### EXERCISE AIM
Retype all of the items below line by line, changing nothing.

[Records]
>> begin

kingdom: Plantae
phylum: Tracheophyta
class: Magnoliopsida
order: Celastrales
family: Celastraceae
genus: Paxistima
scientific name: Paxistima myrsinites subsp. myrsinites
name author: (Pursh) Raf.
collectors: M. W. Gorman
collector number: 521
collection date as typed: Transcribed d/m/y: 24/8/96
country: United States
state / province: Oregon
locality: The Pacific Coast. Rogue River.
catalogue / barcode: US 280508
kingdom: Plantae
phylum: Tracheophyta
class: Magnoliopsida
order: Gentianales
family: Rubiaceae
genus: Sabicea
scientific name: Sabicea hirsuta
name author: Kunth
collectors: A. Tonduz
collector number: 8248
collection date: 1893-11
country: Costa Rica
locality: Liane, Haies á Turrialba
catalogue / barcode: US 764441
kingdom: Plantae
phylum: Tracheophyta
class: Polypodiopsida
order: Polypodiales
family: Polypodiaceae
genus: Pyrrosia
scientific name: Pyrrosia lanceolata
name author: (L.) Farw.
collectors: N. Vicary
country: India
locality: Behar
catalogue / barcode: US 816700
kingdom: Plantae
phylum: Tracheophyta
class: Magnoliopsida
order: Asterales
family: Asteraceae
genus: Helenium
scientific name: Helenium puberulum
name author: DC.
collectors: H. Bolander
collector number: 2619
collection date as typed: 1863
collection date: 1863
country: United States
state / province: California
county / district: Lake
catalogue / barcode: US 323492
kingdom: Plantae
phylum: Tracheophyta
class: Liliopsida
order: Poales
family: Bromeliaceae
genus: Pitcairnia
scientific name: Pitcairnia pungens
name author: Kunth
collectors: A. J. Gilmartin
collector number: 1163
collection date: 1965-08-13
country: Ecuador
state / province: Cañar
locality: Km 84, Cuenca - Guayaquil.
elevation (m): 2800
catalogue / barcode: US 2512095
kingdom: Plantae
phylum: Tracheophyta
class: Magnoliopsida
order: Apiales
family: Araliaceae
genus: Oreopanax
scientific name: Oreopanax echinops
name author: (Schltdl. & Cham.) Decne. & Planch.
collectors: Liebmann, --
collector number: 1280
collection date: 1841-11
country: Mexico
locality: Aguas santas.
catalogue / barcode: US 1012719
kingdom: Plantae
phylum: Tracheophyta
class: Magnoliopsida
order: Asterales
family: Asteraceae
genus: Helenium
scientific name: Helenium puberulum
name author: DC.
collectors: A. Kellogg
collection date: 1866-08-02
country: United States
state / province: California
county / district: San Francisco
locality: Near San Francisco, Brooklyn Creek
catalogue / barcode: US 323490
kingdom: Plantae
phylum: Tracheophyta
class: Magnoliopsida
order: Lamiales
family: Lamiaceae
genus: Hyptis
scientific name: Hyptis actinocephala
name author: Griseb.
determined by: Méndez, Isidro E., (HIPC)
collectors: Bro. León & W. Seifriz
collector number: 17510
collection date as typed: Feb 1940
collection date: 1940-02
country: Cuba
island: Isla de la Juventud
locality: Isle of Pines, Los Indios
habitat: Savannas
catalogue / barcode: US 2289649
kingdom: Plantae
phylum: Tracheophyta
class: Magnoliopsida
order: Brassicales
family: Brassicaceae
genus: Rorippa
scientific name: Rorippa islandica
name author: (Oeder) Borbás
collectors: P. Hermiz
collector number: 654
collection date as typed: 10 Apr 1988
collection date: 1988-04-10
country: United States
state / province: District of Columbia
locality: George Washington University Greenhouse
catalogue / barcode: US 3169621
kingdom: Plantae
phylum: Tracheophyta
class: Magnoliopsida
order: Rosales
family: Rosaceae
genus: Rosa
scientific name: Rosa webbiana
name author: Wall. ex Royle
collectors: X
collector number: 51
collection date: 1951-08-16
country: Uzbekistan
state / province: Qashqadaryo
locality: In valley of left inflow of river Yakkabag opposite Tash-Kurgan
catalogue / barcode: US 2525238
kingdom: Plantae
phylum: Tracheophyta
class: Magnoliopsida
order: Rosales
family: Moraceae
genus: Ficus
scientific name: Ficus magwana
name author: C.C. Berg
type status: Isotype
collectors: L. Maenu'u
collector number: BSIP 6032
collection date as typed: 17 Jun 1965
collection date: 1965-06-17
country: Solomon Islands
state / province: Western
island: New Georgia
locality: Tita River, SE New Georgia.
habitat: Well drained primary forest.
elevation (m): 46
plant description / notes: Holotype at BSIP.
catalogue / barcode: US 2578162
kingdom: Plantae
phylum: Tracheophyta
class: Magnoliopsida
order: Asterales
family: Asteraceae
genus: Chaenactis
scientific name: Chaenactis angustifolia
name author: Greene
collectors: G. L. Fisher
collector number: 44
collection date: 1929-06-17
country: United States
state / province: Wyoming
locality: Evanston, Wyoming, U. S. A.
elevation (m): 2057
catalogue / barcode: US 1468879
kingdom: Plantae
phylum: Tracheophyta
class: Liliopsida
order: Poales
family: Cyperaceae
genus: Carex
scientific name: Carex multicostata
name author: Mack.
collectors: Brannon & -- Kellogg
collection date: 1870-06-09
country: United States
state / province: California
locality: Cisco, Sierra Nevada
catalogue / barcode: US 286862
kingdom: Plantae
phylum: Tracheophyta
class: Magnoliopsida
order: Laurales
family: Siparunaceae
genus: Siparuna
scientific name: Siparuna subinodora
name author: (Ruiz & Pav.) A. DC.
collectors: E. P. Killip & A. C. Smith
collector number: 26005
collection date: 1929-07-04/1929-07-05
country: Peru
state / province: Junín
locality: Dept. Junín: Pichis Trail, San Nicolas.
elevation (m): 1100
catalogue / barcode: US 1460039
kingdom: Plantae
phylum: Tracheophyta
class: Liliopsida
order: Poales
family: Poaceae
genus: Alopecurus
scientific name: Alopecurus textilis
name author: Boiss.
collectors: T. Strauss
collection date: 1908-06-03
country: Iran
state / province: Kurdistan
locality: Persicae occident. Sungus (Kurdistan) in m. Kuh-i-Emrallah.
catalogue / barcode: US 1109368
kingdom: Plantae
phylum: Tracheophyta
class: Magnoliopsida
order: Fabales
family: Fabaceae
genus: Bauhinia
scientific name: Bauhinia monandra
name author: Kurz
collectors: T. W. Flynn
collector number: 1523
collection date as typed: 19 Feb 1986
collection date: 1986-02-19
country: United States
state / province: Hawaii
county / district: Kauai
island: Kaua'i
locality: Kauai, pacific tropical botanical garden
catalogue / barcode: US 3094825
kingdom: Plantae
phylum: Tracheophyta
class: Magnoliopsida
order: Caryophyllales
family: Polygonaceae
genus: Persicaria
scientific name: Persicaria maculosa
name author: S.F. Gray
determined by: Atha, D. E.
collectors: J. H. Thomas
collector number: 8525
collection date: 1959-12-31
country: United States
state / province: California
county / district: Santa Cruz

>> end

### TASK RESULT
kingdom: Plantae
phylum: Tracheophyta
class: Magnoliopsida
order: Celastrales
family: Celastraceae
genus: Paxistima
scientific name: Paxistima myrsinites subsp. myrsinites
name author: (Pursh) Raf.
collectors: M. W. Gorman
collector number: 521
collection date as typed: Transcribed d/m/y: 24/8/96
country: United States
state / province: Oregon
locality: The Pacific Coast. Rogue River.
catalogue / barcode: US 280508
kingdom: Plantae
phylum: Tracheophyta
class: Magnoliopsida
order: Gentianales
family: Rubiaceae
genus: Sabicea
scientific name: Sabicea hirsuta
name author: Kunth
collectors: A. Tonduz
collector number: 8248
collection date: 1893-11
country: Costa Rica
locality: Liane, Haies á Turrialba
catalogue / barcode: US 764441
kingdom: Plantae
phylum: Tracheophyta
class: Polypodiopsida
order: Polypodiales
family: Polypodiaceae
genus: Pyrrosia
scientific name: Pyrrosia lanceolata
name author: (L.) Farw.
collectors: N. Vicary
country: India
locality: Behar
catalogue / barcode: US 816700
kingdom: Plantae
phylum: Tracheophyta
class: Magnoliopsida
order: Asterales
family: Asteraceae
genus: Helenium
scientific name: Helenium puberulum
name author: DC.
collectors: H. Bolander
collector number: 2619
collection date as typed: 1863
collection date: 1863
country: United States
state / province: California
county / district: Lake
catalogue / barcode: US 323492
kingdom: Plantae
phylum: Tracheophyta
class: Liliopsida
order: Poales
family: Bromeliaceae
genus: Pitcairnia
scientific name: Pitcairnia pungens
name author: Kunth
collectors: A. J. Gilmartin
collector number: 1163
collection date: 1965-08-13
country: Ecuador
state / province: Cañar
locality: Km 84, Cuenca - Guayaquil.
elevation (m): 2800
catalogue / barcode: US 2512095
kingdom: Plantae
phylum: Tracheophyta
class: Magnoliopsida
order: Apiales
family: Araliaceae
genus: Oreopanax
scientific name: Oreopanax echinops
name author: (Schltdl. & Cham.) Decne. & Planch.
collectors: Liebmann, --
collector number: 1280
collection date: 1841-11
country: Mexico
locality: Aguas santas.
catalogue / barcode: US 1012719
kingdom: Plantae
phylum: Tracheophyta
class: Magnoliopsida
order: Asterales
family: Asteraceae
genus: Helenium
scientific name: Helenium puberulum
name author: DC.
collectors: A. Kellogg
collection date: 1866-08-02
country: United States
state / province: California
county / district: San Francisco
locality: Near San Francisco, Brooklyn Creek
catalogue / barcode: US 323490
kingdom: Plantae
phylum: Tracheophyta
class: Magnoliopsida
order: Lamiales
family: Lamiaceae
genus: Hyptis
scientific name: Hyptis actinocephala
name author: Griseb.
determined by: Méndez, Isidro E., (HIPC)
collectors: Bro. León & W. Seifriz
collector number: 17510
collection date as typed: Feb 1940
collection date: 1940-02
country: Cuba
island: Isla de la Juventud
locality: Isle of Pines, Los Indios
habitat: Savannas
catalogue / barcode: US 2289649
kingdom: Plantae
phylum: Tracheophyta
class: Magnoliopsida
order: Brassicales
family: Brassicaceae
genus: Rorippa
scientific name: Rorippa islandica
name author: (Oeder) Borbás
collectors: P. Hermiz
collector number: 654
collection date as typed: 10 Apr 1988
collection date: 1988-04-10
country: United States
state / province: District of Columbia
locality: George Washington University Greenhouse
catalogue / barcode: US 3169621
kingdom: Plantae
phylum: Tracheophyta
class: Magnoliopsida
order: Rosales
family: Rosaceae
genus: Rosa
scientific name: Rosa webbiana
name author: Wall. ex Royle
collectors: X
collector number: 51
collection date: 1951-08-16
country: Uzbekistan
state / province: Qashqadaryo
locality: In valley of left inflow of river Yakkabag opposite Tash-Kurgan
catalogue / barcode: US 2525238
kingdom: Plantae
phylum: Tracheophyta
class: Magnoliopsida
order: Rosales
family: Moraceae
genus: Ficus
scientific name: Ficus magwana
name author: C.C. Berg
type status: Isotype
collectors: L. Maenu'u
collector number: BSIP 6032
collection date as typed: 17 Jun 1965
collection date: 1965-06-17
country: Solomon Islands
state / province: Western
island: New Georgia
locality: Tita River, SE New Georgia.
habitat: Well drained primary forest.
elevation (m): 46
plant description / notes: Holotype at BSIP.
catalogue / barcode: US 2578162
kingdom: Plantae
phylum: Tracheophyta
class: Magnoliopsida
order: Asterales
family: Asteraceae
genus: Chaenactis
scientific name: Chaenactis angustifolia
name author: Greene
collectors: G. L. Fisher
collector number: 44
collection date: 1929-06-17
country: United States
state / province: Wyoming
locality: Evanston, Wyoming, U. S. A.
elevation (m): 2057
catalogue / barcode: US 1468879
kingdom: Plantae
phylum: Tracheophyta
class: Liliopsida
order: Poales
family: Cyperaceae
genus: Carex
scientific name: Carex multicostata
name author: Mack.
collectors: Brannon & -- Kellogg
collection date: 1870-06-09
country: United States
state / province: California
locality: Cisco, Sierra Nevada
catalogue / barcode: US 286862
kingdom: Plantae
phylum: Tracheophyta
class: Magnoliopsida
order: Laurales
family: Siparunaceae
genus: Siparuna
scientific name: Siparuna subinodora
name author: (Ruiz & Pav.) A. DC.
collectors: E. P. Killip & A. C. Smith
collector number: 26005
collection date: 1929-07-04/1929-07-05
country: Peru
state / province: Junín
locality: Dept. Junín: Pichis Trail, San Nicolas.
elevation (m): 1100
catalogue / barcode: US 1460039
kingdom: Plantae
phylum: Tracheophyta
class: Liliopsida
order: Poales
family: Poaceae
genus: Alopecurus
scientific name: Alopecurus textilis
name author: Boiss.
collectors: T. Strauss
collection date: 1908-06-03
country: Iran
state / province: Kurdistan
locality: Persicae occident. Sungus (Kurdistan) in m. Kuh-i-Emrallah.
catalogue / barcode: US 1109368
kingdom: Plantae
phylum: Tracheophyta
class: Magnoliopsida
order: Fabales
family: Fabaceae
genus: Bauhinia
scientific name: Bauhinia monandra
name author: Kurz
collectors: T. W. Flynn
collector number: 1523
collection date as typed: 19 Feb 1986
collection date: 1986-02-19
country: United States
state / province: Hawaii
county / district: Kauai
island: Kaua'i
locality: Kauai, pacific tropical botanical garden
catalogue / barcode: US 3094825
kingdom: Plantae
phylum: Tracheophyta
class: Magnoliopsida
order: Caryophyllales
family: Polygonaceae
genus: Persicaria
scientific name: Persicaria maculosa
name author: S.F. Gray
determined by: Atha, D. E.
collectors: J. H. Thomas
collector number: 8525
collection date: 1959-12-31
country: United States
state / province: California
county / district: Santa Cruz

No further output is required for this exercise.